Incluso cita el párrafo que dice: “… asimismo se deberá promover preferentemente a los creadores, artistas, inventores e intelectuales que se encuentren radicados en el estado, sin menoscabo de aquellos jaliscienses que se hallen radicando en otro lugar”.
Esa extranjerización, insiste, supone un freno a las aspiraciones de los jóvenes que estudian música en la UdeG y los que tocan en la Orquesta Sinfónica de Zapopan, “que no desmerece, en comparación con la filarmónica”.
Además, señala Gorostiza, Parisotto está por debajo de los directores huéspedes de la OFJ, como el estoniano Arvö Vollmer, el alemán Christoph Poppen y el estadunidense Leslie Dunner, quienes en una semana “obraron milagros sonoros” que el señor Parisotto no ha podido igualar.
El desdén
Y en su informe a la titular de la Secretaría de Cultura, los consejeros del CECA aseguran que existen artistas locales que alguna vez participaron en la OFJ y actualmente parecen estar vetados. Entre ellos mencionan a los maestros Guillermo Salvador, antiguo titular de la orquesta; Francisco Orozco, extitular de la Orquesta Sinfónica de Guadalajara, y a Leonardo Gasparini, quien ha dado varios conciertos de “calidad excepcional”.
También enumeran a directores que nunca han sido invitados a dirigir la OFJ, como Ronald Zöllmann y Alun Francis, titulares de la OFUNAM; Carlos Miguel Prieto, actual titular de la Sinfónica Nacional y la Orquesta de Minería; Enrique Diemecke y Sergio Cárdenas, exdirectores de la Sinfónica Nacional, y José Arean, actual titular de la Filarmónica de la Ciudad de México.

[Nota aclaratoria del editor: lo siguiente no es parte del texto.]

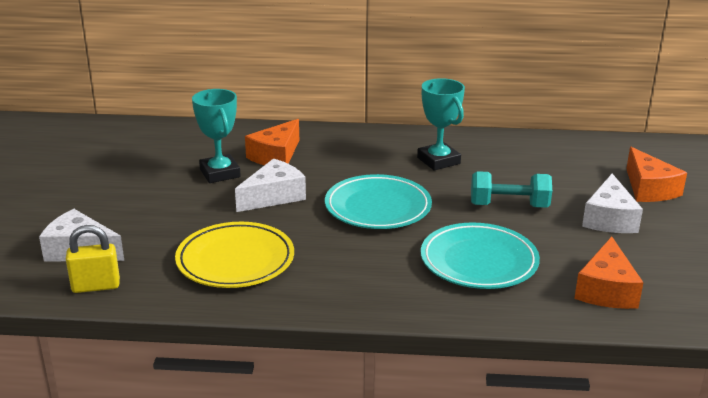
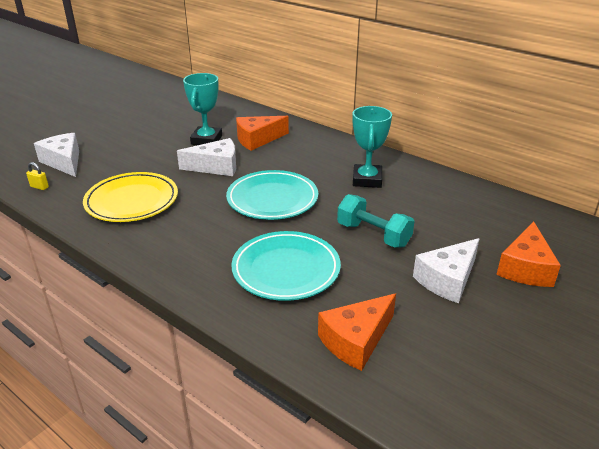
camera: 35 degrees right, 5 degrees up
yellow padlock [66,225,120,293] -> yellow padlock [26,162,49,190], size x0.55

En una de las entrevistas concedidas a El Informador el 13 de junio pasado, la secretaria Vachez sostiene que Parisotto cuenta con su pleno apoyo para hacer lo que crea conveniente con tal de elevar la calidad de la OFJ. Asimismo, rechaza que el director de la orquesta haya sido grosero con los músicos.
La funcionaria admite que tiene 20 espacios vacantes –los desplazados dicen que son 40– que se están cubriendo con músicos invitados, aunque dijo desconocer el estatus de los extranjeros.
A su vez, Parisotto entregó un comunicado el pasado 30 de junio a los medios en el que indica que los músicos decidieron jubilarse y a otros se les separó por su bajo desempeño e indisciplina:
“Creo que estos casos no requieren de una mayor explicación. Cualquier directivo que recibe insultos, es calumniado, difamado y agredido por sus colaboradores, separa a ese elemento del centro de trabajo porque esa persona está demostrando que no quiere trabajar conforme a la línea que establece la cabeza. Como comprenderán ustedes, así no se puede continuar y menos hacer música al nivel que lo merece nuestro público.”